Ela procurou por todo o lado.
Levantou as almofadas do sofá e enfiou a mão na fenda por onde desaparece o comando da televisão, mas só encontrou uma moeda de vinte cêntimos e uns fiapos de cotão. Procurou por baixo do sofá, levantou o tapete, vasculhou todas as latas e caixinhas onde moram as pilhas, os porta-chaves e os passes antigos. Inspecionou a caixa de costura, mas nem depois de se picar numa agulha traiçoeira e de chacoalhar o frasco dos botões, encontrou o que procurava.
Passou à estante. Folheou livros, revistas, guias turísticos. Verificou bem, para ter a certeza de que não estava por entre páginas, perdido. Procurou também na pasta das faturas, nos envelopes, nas cartas. Procurou nos cadernos e blocos de notas, na agenda e até nos papelinhos amarelos que tem colados em redor da escrivaninha. Só uma lista de compras, nada mais.
No álbum das fotografias também não estava, mas ainda assim apreciou as fotos dos Carnavais da infância, com as fatiotas feitas pela mãe e os olhos brilhantes, febris das viroses de inverno.
Procurou nas gavetas. No meio das meias, dos pijamas, da roupa de desporto. Procurou na caixa das bijuterias, na gaveta da casa de banho e no nécessaire, mas só encontrou as coisas de todos os dias e um creme que comprou por impulso e de que nunca chegou a gostar.
Passou à cozinha, mas não estava. Não havia nada no frigorífico além do necessário à sobrevivência e não seria no armário dos tupperwares, onde as tampas se perdem para sempre, que iria encontrar alguma coisa.
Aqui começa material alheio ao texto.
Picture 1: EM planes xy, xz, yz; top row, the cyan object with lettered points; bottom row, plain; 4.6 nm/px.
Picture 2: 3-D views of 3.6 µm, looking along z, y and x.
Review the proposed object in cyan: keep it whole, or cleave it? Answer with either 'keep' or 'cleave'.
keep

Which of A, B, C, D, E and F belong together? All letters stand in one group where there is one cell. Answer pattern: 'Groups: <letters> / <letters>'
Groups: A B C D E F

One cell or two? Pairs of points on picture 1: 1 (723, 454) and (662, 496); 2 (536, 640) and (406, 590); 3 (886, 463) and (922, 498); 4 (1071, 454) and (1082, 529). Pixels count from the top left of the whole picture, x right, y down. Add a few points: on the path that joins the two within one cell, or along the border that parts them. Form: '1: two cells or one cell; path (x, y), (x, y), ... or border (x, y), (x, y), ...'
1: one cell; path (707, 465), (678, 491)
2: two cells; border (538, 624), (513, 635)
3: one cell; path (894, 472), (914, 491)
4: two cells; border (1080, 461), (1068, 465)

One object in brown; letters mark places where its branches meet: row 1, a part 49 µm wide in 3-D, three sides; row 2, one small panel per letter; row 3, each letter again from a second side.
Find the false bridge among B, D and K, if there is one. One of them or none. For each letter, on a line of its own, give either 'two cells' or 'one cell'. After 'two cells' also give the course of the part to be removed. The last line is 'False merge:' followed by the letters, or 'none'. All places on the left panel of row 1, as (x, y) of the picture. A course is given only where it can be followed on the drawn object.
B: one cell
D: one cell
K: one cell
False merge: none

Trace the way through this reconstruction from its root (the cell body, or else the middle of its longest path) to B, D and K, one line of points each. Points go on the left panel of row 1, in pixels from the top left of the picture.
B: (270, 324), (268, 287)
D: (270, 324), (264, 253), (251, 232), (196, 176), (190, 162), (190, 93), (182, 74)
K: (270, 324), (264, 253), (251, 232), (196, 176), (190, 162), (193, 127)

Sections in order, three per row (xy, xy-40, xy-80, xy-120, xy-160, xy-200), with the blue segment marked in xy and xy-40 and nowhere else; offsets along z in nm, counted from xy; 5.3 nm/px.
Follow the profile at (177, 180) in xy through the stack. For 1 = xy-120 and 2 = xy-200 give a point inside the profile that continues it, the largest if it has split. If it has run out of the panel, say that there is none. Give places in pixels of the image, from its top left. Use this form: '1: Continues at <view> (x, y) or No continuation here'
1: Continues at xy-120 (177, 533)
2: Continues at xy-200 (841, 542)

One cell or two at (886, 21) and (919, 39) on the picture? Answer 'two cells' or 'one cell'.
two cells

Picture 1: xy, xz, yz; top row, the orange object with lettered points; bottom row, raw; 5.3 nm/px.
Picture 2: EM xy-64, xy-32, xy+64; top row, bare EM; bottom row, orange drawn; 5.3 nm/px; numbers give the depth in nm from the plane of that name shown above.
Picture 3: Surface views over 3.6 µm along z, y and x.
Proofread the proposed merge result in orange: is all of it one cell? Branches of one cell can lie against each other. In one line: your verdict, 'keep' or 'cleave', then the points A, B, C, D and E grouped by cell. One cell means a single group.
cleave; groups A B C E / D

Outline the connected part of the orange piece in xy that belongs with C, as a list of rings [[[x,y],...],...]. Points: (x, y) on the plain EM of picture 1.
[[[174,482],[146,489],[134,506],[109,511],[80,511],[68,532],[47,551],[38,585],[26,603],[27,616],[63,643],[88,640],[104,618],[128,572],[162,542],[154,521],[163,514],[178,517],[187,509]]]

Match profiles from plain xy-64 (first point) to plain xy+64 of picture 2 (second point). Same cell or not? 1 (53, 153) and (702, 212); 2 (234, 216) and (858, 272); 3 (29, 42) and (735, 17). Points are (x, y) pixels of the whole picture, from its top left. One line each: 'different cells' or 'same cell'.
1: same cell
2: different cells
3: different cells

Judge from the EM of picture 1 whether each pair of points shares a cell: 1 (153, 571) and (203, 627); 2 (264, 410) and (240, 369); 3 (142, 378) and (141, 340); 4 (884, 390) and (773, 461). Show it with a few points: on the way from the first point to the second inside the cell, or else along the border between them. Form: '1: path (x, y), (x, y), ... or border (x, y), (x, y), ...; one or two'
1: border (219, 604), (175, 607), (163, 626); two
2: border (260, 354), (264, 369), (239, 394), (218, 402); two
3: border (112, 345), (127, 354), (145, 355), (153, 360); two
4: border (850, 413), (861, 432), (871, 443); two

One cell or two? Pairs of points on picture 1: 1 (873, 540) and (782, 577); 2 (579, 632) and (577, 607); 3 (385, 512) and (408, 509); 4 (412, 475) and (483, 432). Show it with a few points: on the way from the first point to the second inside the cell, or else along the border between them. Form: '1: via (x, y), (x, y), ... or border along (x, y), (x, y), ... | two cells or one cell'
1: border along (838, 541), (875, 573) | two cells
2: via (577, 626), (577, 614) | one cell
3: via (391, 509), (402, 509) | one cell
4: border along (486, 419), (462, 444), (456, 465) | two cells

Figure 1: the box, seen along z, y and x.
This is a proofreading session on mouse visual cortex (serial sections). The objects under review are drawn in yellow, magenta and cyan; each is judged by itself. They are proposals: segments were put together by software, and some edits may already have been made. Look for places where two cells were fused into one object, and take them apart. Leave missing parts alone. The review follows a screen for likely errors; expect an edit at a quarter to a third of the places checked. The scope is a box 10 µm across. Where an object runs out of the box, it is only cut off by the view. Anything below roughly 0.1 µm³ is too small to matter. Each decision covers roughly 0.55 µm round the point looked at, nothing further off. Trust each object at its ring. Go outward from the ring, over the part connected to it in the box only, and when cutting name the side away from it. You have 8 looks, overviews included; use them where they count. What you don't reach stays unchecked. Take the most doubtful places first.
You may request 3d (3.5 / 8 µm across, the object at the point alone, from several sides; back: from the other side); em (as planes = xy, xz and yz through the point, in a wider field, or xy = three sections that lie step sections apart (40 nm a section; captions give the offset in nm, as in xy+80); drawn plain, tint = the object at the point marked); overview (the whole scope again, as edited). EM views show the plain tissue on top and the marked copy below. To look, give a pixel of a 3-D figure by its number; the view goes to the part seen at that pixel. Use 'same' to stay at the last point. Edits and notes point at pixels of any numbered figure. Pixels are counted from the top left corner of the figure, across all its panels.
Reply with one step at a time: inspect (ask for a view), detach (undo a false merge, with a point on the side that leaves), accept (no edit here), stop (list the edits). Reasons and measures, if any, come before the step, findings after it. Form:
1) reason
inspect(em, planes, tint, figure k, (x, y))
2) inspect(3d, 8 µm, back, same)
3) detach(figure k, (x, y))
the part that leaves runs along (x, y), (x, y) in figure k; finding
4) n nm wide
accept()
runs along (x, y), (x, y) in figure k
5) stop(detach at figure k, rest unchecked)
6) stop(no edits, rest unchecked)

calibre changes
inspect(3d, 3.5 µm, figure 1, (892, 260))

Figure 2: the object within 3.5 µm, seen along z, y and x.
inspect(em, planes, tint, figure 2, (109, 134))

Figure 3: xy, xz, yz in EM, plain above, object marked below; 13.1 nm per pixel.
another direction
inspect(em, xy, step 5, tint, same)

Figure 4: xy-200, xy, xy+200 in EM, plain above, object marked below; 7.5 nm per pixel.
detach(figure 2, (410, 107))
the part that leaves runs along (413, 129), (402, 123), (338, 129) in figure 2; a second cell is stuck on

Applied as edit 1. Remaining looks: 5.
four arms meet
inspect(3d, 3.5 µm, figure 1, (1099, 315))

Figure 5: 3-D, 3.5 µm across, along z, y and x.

Fez um chá, procurou na janela de olhar perdido, parou para regar as plantas da varanda e até teve esperança de o encontrar ali, algures, entre o aloé vera e o abacateiro, que fez nascer de um caroço e que já pede transplante. Nada.
Voltou ao quarto, levantou os lençóis e procurou na frincha entre o colchão e a madeira da cama, onde costuma perder a meia do pé esquerdo. Não encontrou. Nem as meias, que parecem ter caído no buraco-negro-dos-pés-gelados, nem aquilo de que tanto precisava. Voltou-se para o espelho e, pelo sim pelo não, confirmou se não estaria na cabeça, como tantas vezes acontece com os óculos das pessoas que só veem mal ao perto. Não estava.
Passou o dedo rápido no ecrã do telemóvel, fez scroll down no Instagram, depois no Facebook e finalmente no Twitter. Abriu o email, apagou o spam. Espreitou os sites de notícias, respondeu a algumas mensagens no WhatsApp. Bocejou. Não seria naquela rotina automatizada, de contacto com as trivialidades do mundo e da vida alheia, que encontraria o que procurava e sentiu até que, pelo contrário, essa busca entediada pela novidade só a afastava ainda mais do que era realmente importante encontrar.
Frustrada e farta da busca inglória, decidiu sair de casa. Passeou nas ruas. Sentou-se em vários bancos de jardim. Mesas de café. Salas de espera de consultórios. Barbearias e paragens de autocarro. Desceu até à estação de comboio e procurou nos abraços de despedida no cais, no meio das multidões apressadas, nas conversas alheias, nas histórias inventadas que imaginou para a vida de quem passava. E até no formato das nuvens, na ameaça de chuva, nos pássaros, sempre em busca de algum indício que pudesse apontar-lhe um caminho para chegar ao que procurava. O ócio! Pensou. Talvez um banho quente, uma soneca, uma aula de yoga, pudessem ajudá-la. Toda a gente sabe que deixar de procurar é, muitas vezes, a forma mais eficaz de achar o que se procura e que a ansiedade da busca é sempre contraproducente. Fez um esforço para relaxar. (E fazer esforço para relaxar é bem capaz de ser um dos paradoxos mais recorrentes do nosso tempo). Experimentou a meditação. Não deu. Respirar é mais fácil quando não se pensa muito nisso.
Estava cansada. Sobretudo de procurar. Depois de tanta busca era claríssimo: o tema da próxima crónica não estava em lado nenhum! Decidiu ir de férias.